(Extracted page text data)

--------------------------------------------------

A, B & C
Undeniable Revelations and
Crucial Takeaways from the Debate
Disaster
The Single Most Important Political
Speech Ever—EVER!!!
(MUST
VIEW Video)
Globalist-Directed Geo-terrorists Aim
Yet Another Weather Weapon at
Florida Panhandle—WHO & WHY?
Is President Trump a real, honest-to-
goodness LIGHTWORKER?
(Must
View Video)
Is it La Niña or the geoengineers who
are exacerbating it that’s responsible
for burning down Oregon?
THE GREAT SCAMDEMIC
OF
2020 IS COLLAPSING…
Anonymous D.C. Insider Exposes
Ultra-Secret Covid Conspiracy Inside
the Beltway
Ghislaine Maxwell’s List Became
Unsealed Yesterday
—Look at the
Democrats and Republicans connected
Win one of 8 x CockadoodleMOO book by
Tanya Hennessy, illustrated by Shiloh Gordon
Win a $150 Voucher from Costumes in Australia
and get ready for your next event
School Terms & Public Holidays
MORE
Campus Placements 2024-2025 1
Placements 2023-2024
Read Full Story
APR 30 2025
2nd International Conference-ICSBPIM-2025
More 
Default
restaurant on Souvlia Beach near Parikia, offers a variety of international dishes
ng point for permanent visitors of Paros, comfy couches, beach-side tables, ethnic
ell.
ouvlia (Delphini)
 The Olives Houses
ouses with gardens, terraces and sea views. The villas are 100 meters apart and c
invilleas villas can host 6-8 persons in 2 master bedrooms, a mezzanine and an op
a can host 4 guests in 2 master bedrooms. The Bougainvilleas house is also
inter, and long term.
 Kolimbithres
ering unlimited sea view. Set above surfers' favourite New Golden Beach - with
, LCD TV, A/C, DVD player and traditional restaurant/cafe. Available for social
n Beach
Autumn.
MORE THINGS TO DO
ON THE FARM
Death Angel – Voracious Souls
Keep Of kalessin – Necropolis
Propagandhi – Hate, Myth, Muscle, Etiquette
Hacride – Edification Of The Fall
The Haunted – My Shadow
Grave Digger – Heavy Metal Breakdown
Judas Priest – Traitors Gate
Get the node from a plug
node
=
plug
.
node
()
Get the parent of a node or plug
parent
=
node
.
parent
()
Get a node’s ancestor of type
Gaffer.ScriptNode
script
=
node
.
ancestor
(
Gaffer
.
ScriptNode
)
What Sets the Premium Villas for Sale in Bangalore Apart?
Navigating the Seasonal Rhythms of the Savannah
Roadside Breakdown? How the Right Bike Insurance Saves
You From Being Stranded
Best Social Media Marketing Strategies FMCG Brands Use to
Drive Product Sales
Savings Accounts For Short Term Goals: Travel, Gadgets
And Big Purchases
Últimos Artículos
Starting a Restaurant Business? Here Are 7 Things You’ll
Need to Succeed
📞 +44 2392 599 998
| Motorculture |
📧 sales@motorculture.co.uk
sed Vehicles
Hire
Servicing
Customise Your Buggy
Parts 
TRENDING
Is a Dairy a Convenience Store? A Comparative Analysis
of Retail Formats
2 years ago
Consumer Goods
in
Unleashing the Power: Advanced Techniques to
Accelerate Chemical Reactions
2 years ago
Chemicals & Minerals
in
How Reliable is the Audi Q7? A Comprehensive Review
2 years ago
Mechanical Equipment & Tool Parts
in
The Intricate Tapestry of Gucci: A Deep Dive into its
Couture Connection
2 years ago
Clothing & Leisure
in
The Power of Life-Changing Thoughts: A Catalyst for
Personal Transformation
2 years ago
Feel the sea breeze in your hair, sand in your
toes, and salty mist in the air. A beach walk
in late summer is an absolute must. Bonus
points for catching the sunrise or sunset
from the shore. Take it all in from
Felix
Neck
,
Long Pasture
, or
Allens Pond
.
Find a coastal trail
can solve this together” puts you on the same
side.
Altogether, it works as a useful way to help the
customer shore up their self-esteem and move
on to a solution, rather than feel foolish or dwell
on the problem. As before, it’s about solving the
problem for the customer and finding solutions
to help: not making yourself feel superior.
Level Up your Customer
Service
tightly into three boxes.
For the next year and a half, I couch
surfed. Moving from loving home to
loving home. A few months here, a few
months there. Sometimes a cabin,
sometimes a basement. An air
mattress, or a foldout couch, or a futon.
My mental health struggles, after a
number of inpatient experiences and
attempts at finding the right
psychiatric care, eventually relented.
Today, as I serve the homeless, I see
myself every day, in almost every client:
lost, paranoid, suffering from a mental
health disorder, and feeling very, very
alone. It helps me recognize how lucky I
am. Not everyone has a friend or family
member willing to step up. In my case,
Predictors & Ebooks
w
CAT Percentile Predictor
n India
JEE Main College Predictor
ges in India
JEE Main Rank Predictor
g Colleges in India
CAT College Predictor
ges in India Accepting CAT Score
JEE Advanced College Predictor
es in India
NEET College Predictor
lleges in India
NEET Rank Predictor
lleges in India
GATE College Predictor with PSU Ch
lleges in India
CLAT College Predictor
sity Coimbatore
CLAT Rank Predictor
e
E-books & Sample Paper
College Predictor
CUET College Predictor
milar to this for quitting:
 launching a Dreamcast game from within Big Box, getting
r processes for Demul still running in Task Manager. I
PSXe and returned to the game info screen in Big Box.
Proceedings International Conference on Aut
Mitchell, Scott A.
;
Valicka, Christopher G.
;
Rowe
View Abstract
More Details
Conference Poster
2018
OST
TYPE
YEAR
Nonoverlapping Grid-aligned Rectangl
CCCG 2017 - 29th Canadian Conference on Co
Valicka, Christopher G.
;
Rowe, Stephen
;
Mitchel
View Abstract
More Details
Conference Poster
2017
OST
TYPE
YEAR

--------------------------------------------------

• Work instruction: The answer must be every line of the records that holds the string "bedrooms".

• Task result:
invilleas villas can host 6-8 persons in 2 master bedrooms, a mezzanine and an op
a can host 4 guests in 2 master bedrooms. The Bougainvilleas house is also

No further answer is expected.